Com a suspensão, a fiscalização checará a documentação desses profissionais e, se for confirmada ilegalidade, os registros serão cassados.
Todos têm 60 dias de prazo para prestar esclarecimentos ao ministério.
De acordo com nota divulgada pelo MPA, as carteiras suspensas são de pessoas sob suspeita de exercer outras atividades profissionais; de pescadores que já morreram sem que, depois, os registros tenham sido cancelados; de outros que têm vínculo empregatício fora da atividade pesqueira; e de idosos e deficientes que estariam impedidos de exercer a profissão por serem beneficiários da Previdência.
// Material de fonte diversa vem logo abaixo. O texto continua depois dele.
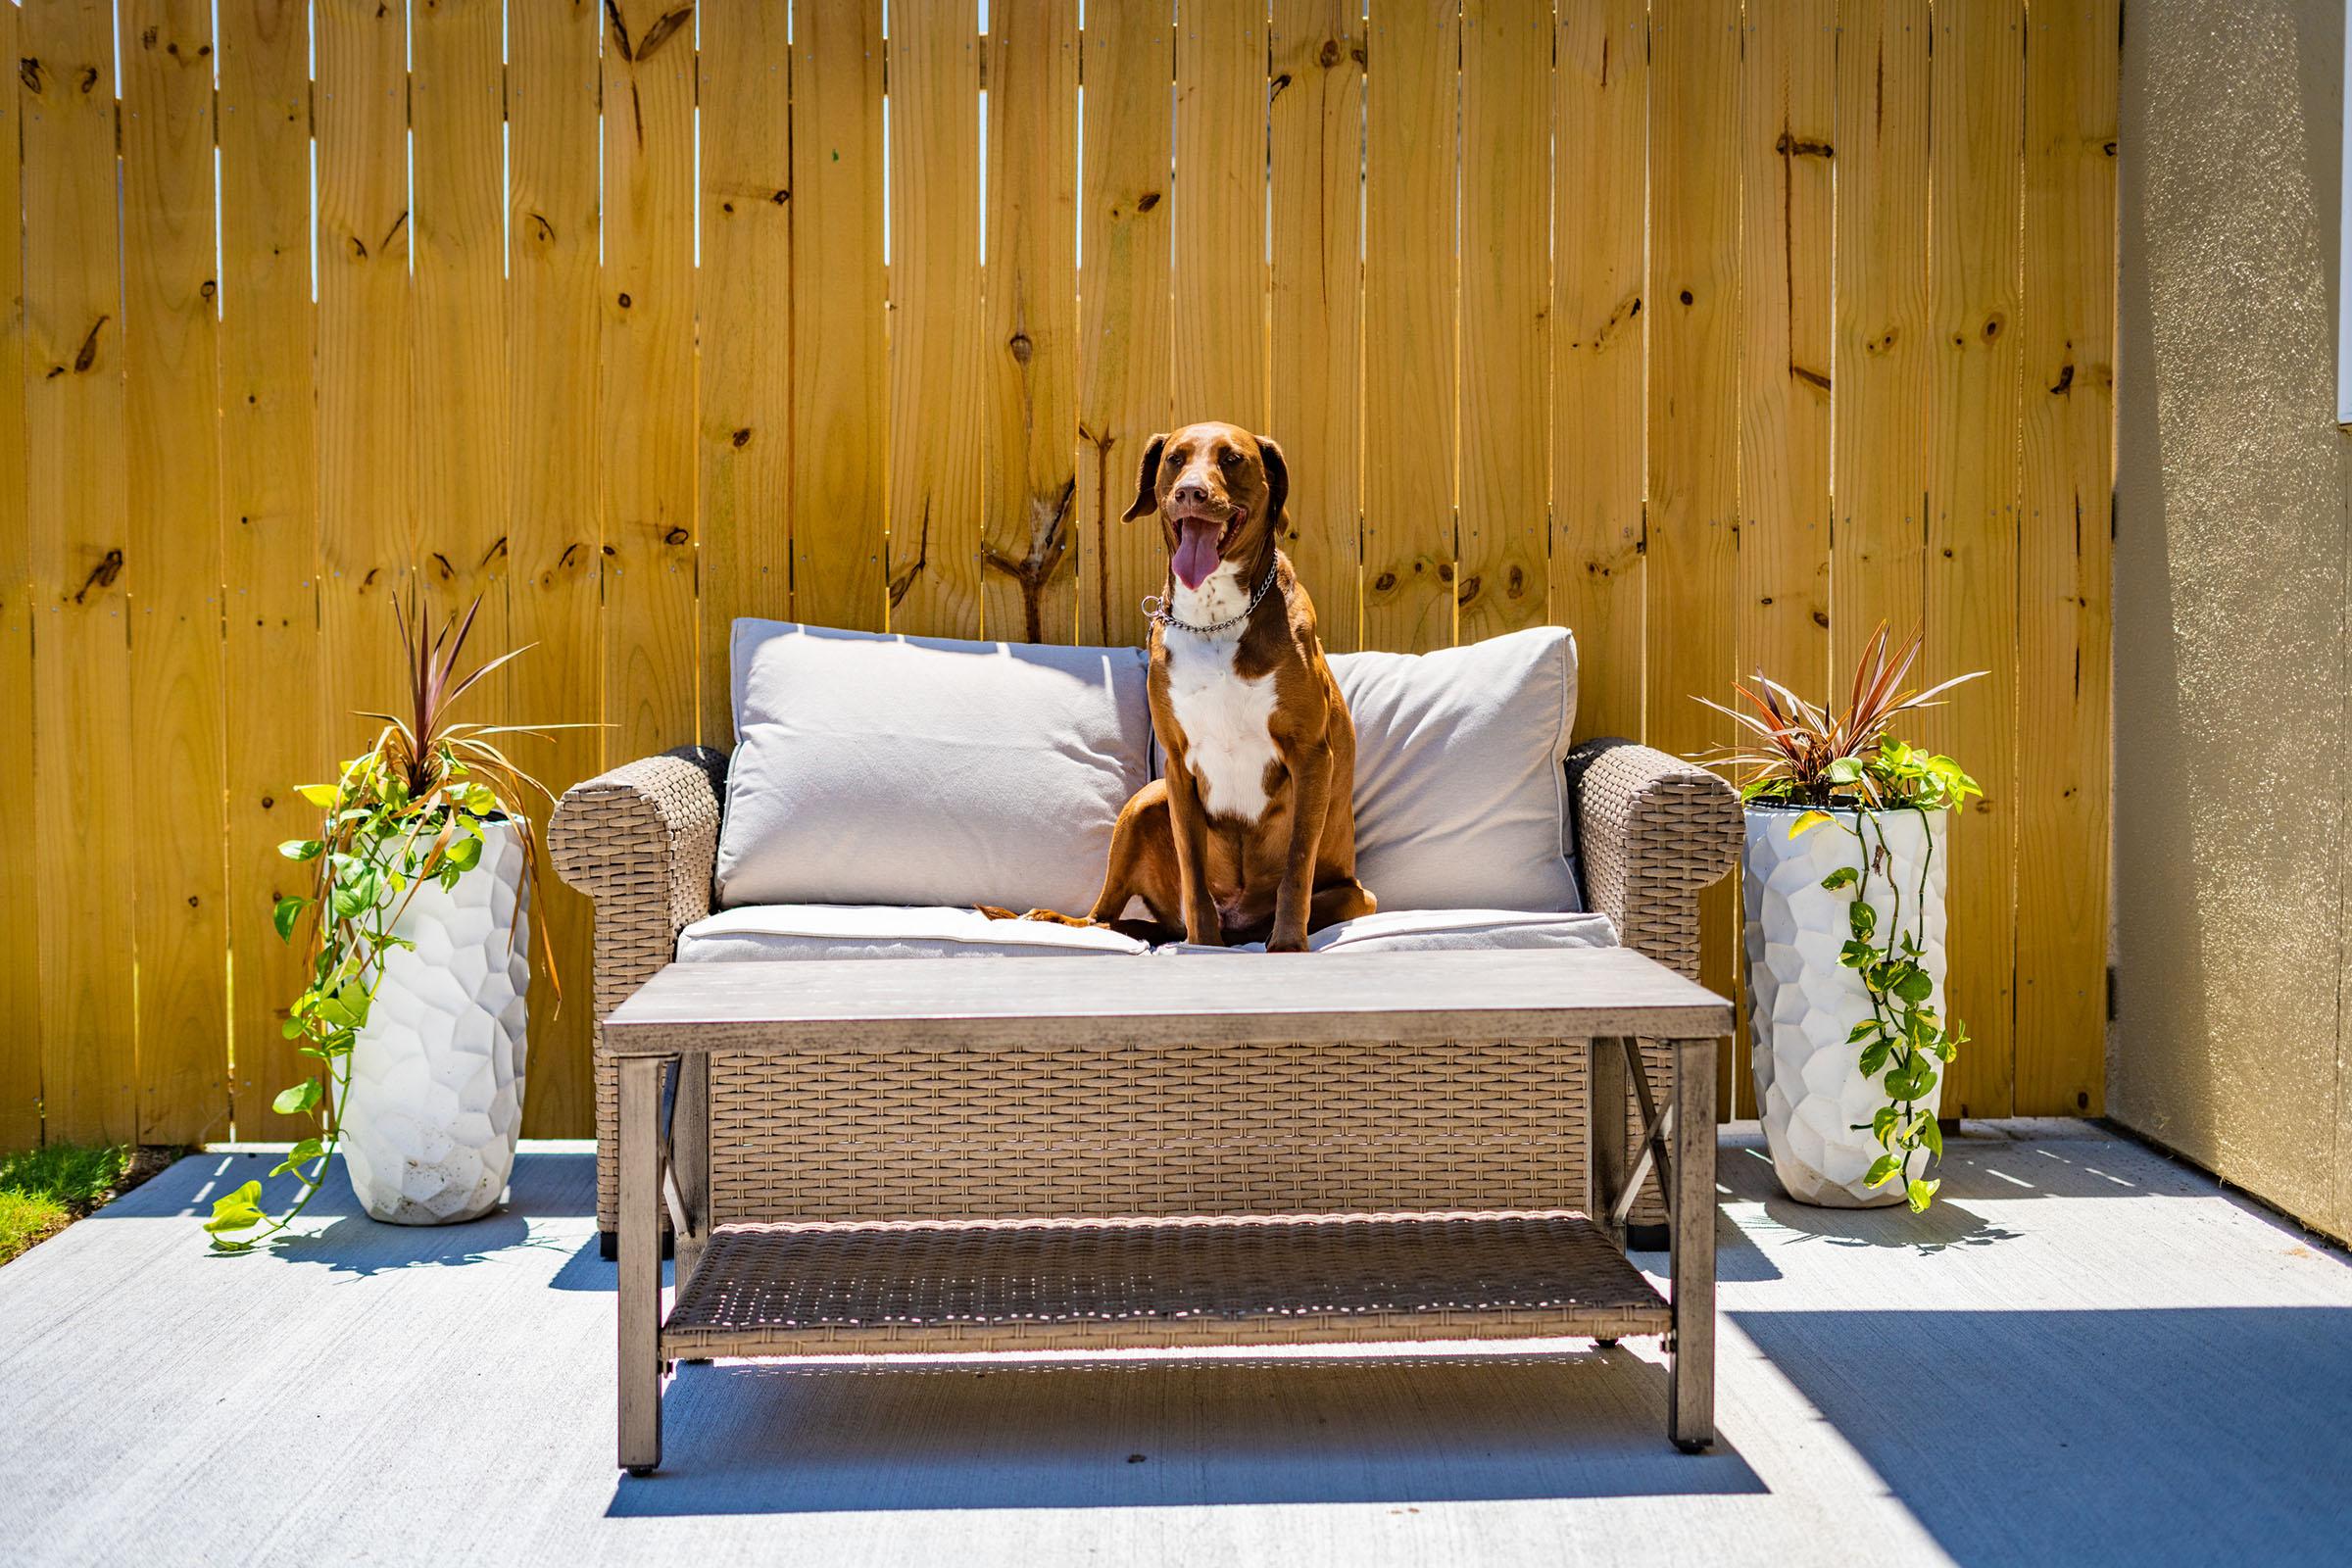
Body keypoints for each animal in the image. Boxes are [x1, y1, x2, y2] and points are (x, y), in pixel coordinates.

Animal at [992, 422, 1373, 950]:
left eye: (1232, 459)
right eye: (1176, 458)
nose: (1191, 491)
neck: (1214, 619)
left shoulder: (1311, 753)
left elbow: (1297, 864)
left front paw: (1287, 946)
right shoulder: (1176, 764)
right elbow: (1193, 865)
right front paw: (1201, 947)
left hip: (1359, 896)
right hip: (1145, 801)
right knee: (1102, 914)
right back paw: (1059, 920)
Os pescadores que, ao final do processo, tiverem os registros cassados perderão crédito, direito a óleo diesel subsidiado, seguro-defeso e benefícios como salário-maternidade e auxílio-doença.
Segundo o MPA, o total de pescadores registrados atualmente, em todo o País, é de 850 mil.
Casos
Desse total de registros que podem apresentar algum tipo de irregularidade, os casos mais graves foram averiguados no Pará, onde cerca de 10 mil pessoas inscritas como pescadores podem estar exercendo outras atividades profissionais. Entre outros casos estão óbitos sem baixa do registro, que podem chegar a 3.500; e vínculo empregatício fora da atividade pesqueira, 48 mil. Em 2005 e 2006, o recadastramento dos pescadores resultou redução de 503 mil para 350 mil no número de inscritos.